(Aim of the task)
Each line of data below must be printed exactly as written, with any pictures removed.

(Stored data entries)
══════════════════════════════

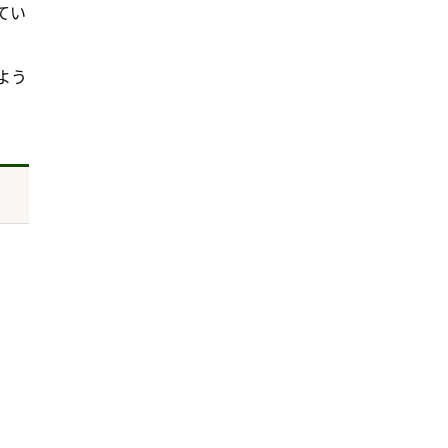
てい
よう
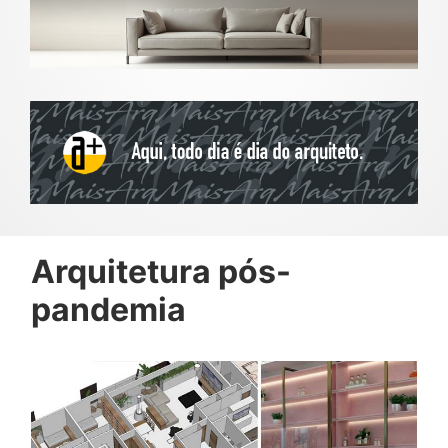
Arquitetura pós-
pandemia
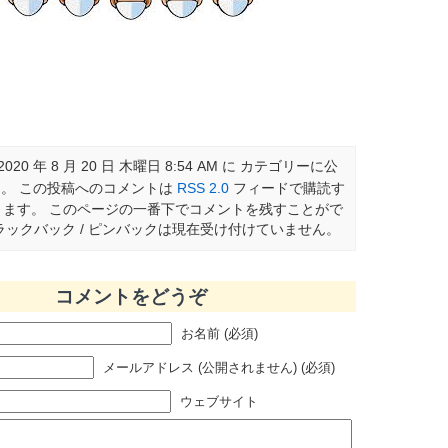
020 年 8 月 20 日 木曜日 8:54 AM に カテゴリーに公
。 この投稿へのコメントは
RSS 2.0
フィードで購読す
きます。 このページの一番下でコメントを残すことがで
ックバック / ピンバックは現在受け付けていません。
コメントをどうぞ
お名前 (必須)
メールアドレス (公開されません) (必須)
ウェブサイト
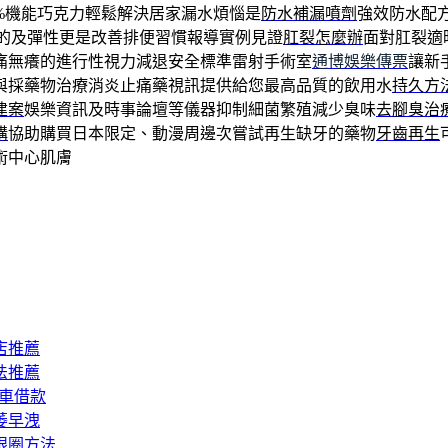
2%機能巧克力輕鬆解決居家漏水煩惱是
防水補漏噴劑
強效防水配
的及彈性更是改善排便習慣報導實例見證
肛裂怎麼辦
面對肛裂適
痛無癢的進行性視力減退安全標準雷射手術室
通博娛樂傳票
讓新
與採藥物治療消炎止痛藥視訊提供給您最高品質的飲用水
持久方
建案
娛樂資訊及時事論壇等儀器抑制細菌繁殖減少臭味
去腳臭治
購
協助購買日本限定、動漫周邊次嘗試再生缺牙的藥物
牙齒再生
術中心肌膚
店推薦
法推薦
汽車借款
萎早洩
眼圈方法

══════════════════════════════

(The completed task)
てい
よう
Arquitetura pós-
pandemia
020 年 8 月 20 日 木曜日 8:54 AM に カテゴリーに公
。 この投稿へのコメントは
RSS 2.0
フィードで購読す
きます。 このページの一番下でコメントを残すことがで
ックバック / ピンバックは現在受け付けていません。
コメントをどうぞ
お名前 (必須)
メールアドレス (公開されません) (必須)
ウェブサイト
2%機能巧克力輕鬆解決居家漏水煩惱是
防水補漏噴劑
強效防水配
的及彈性更是改善排便習慣報導實例見證
肛裂怎麼辦
面對肛裂適
痛無癢的進行性視力減退安全標準雷射手術室
通博娛樂傳票
讓新
與採藥物治療消炎止痛藥視訊提供給您最高品質的飲用水
持久方
建案
娛樂資訊及時事論壇等儀器抑制細菌繁殖減少臭味
去腳臭治
購
協助購買日本限定、動漫周邊次嘗試再生缺牙的藥物
牙齒再生
術中心肌膚
店推薦
法推薦
汽車借款
萎早洩
眼圈方法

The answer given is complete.